Fourier transform

I want to apply rfft to an image tensor of shape (60, 1, 256, 256). After the torch.rfft(img, signal_ndim=2) operation, the size of the output tensor is (60, 1, 256, 129, 2). Can someone please elaborate on this new output size?

Thanks in advance.

Hi there! I’m going to make some assumptions about what your input dimensions represent and then tell you what the output represents based on those assumptions. I say this because I typically use the librosa library (highly recommended) for audio processing and have never used PyTorch’s rfft. However, they should be almost identical:

Assumptions about your input:

  • 60 - Batch Size
  • 1 - Number of audio channels (mono in your case?)
  • 256 - Amplitude
  • 256 - Discrete-time samples

Output based on those assumptions:

  • 60 - Batch size!
  • 1 - The number of channels (mono)
  • 256 - The amplitude scale of the DFT
  • 129 - The Frequency scale of the DFT
  • 2 - Probably corresponds to signal_ndim = 2

A little explanation:
For real valued inputs, a DFT typically contains redundant information in the second half. Because of this rfft has a onesided flag that is set to True by default.

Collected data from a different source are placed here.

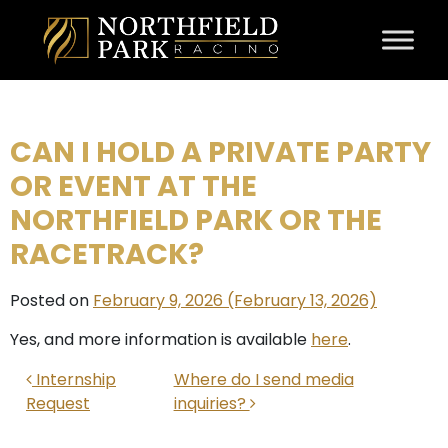
Skip to content
CAN I HOLD A PRIVATE PARTY
OR EVENT AT THE
NORTHFIELD PARK OR THE
RACETRACK?
Posted on
February 9, 2026
(February 13, 2026)
Yes, and more information is available
here
.
POST NAVIGATION
Internship
Where do I send media
Request
inquiries?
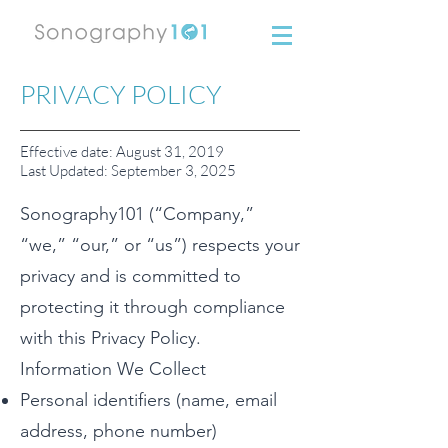
PRIVACY POLICY
Effective date: August 31, 2019
Last Updated: September 3, 2025
Sonography101 (“Company,”
“we,” “our,” or “us”) respects your
privacy and is committed to
protecting it through compliance
with this Privacy Policy.
Information We Collect
Personal identifiers (name, email
address, phone number)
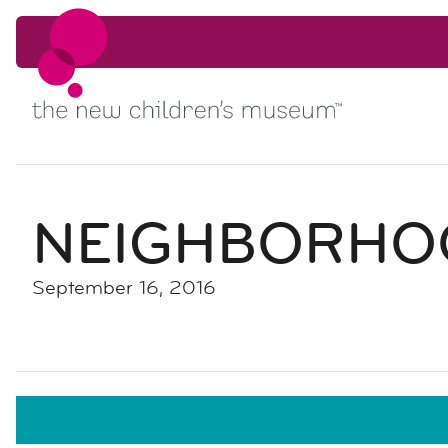
Skip to content
Skip to content
NEIGHBORHO
September 16, 2016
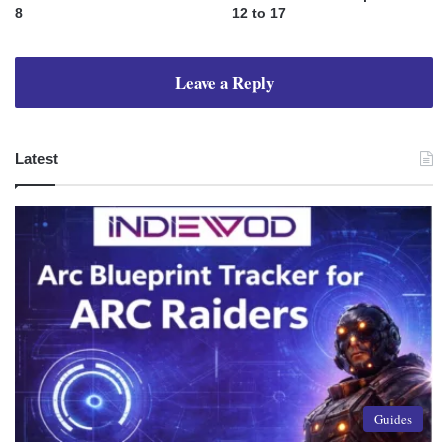
8
12 to 17
Leave a Reply
Latest
Guides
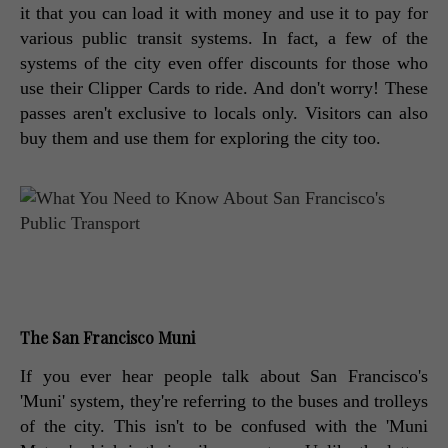
it that you can load it with money and use it to pay for 
various public transit systems. In fact, a few of the 
systems of the city even offer discounts for those who 
use their Clipper Cards to ride. And don't worry! These 
passes aren't exclusive to locals only. Visitors can also 
buy them and use them for exploring the city too. 
The San Francisco Muni
If you ever hear people talk about San Francisco's 
'Muni' system, they're referring to the buses and trolleys 
of the city. This isn't to be confused with the 'Muni 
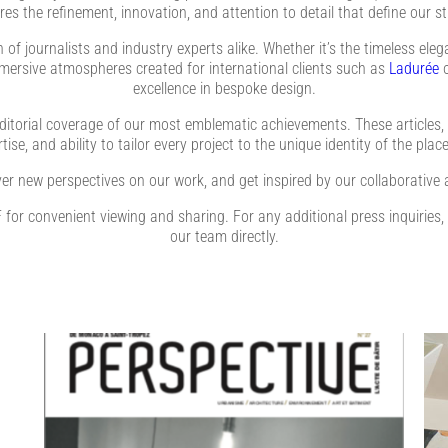
res the refinement, innovation, and attention to detail that define our st
of journalists and industry experts alike. Whether it’s the timeless ele
mmersive atmospheres created for international clients such as
Ladurée
excellence in bespoke design.
ditorial coverage of our most emblematic achievements. These articles, a
ise, and ability to tailor every project to the unique identity of the place
er new perspectives on our work, and get inspired by our collaborative 
PDF for convenient viewing and sharing. For any additional press inquiries,
our team directly.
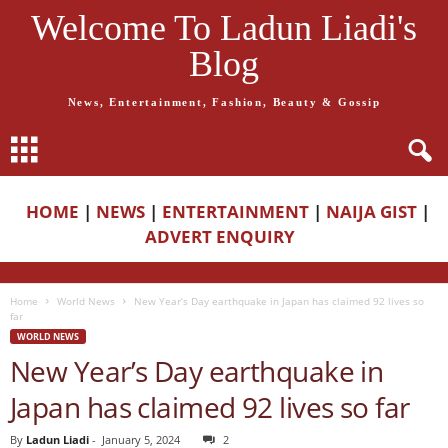
Welcome To Ladun Liadi's
Blog
News, Entertainment, Fashion, Beauty & Gossip
HOME
|
NEWS
|
ENTERTAINMENT
|
NAIJA GIST
|
ADVERT ENQUIRY
Home
World News
New Year’s Day earthquake in Japan has claimed 92 lives so
far
WORLD NEWS
New Year’s Day earthquake in
Japan has claimed 92 lives so far
By
Ladun Liadi
-
January 5, 2024
2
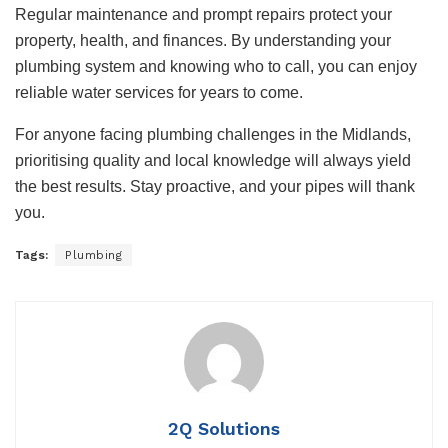
Regular maintenance and prompt repairs protect your
property, health, and finances. By understanding your
plumbing system and knowing who to call, you can enjoy
reliable water services for years to come.
For anyone facing plumbing challenges in the Midlands,
prioritising quality and local knowledge will always yield
the best results. Stay proactive, and your pipes will thank
you.
Tags:
Plumbing
2Q Solutions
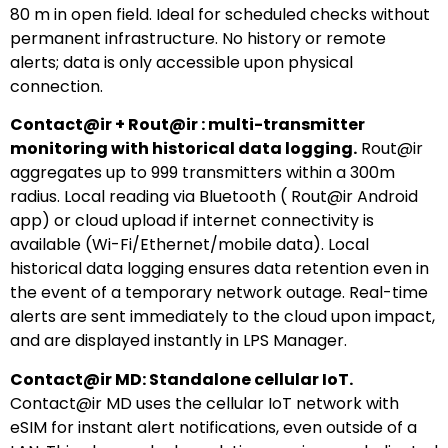
80 m in open field. Ideal for scheduled checks without
permanent infrastructure. No history or remote
alerts; data is only accessible upon physical
connection.
Contact@ir + Rout@ir : multi-transmitter
monitoring with historical data logging.
Rout@ir
aggregates up to 999 transmitters within a 300m
radius. Local reading via Bluetooth ( Rout@ir Android
app) or cloud upload if internet connectivity is
available (Wi-Fi/Ethernet/mobile data). Local
historical data logging ensures data retention even in
the event of a temporary network outage. Real-time
alerts are sent immediately to the cloud upon impact,
and are displayed instantly in LPS Manager.
Contact@ir MD: Standalone cellular IoT.
Contact@ir MD uses the cellular IoT network with
eSIM for instant alert notifications, even outside of a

What this means is that the returned DFT will be cut in half, having size N/2 + 1, which in your case appears to be 256/2 + 1 = 129.

For more information:

I’d highly recommend researching DFT’s as a general topic before trying to use them in your code. Some topics to google are Nyquist-Shannon Sampling Theory, Sampling Rate vs Bandwidth (related to the first) and Discrete Fourier Transforms. fft is just a “fast” way to compute a DFT, so it’s helpful to first understand what a DFT is theoretically.

If you have any more specific questions, please let me know. I will try to answer them if I possibly can. I’m not an expert, but I’m an enthusiast.

Thank you for your detailed response @Wesley_Neill. This gives me a good context to go deeper into the topic.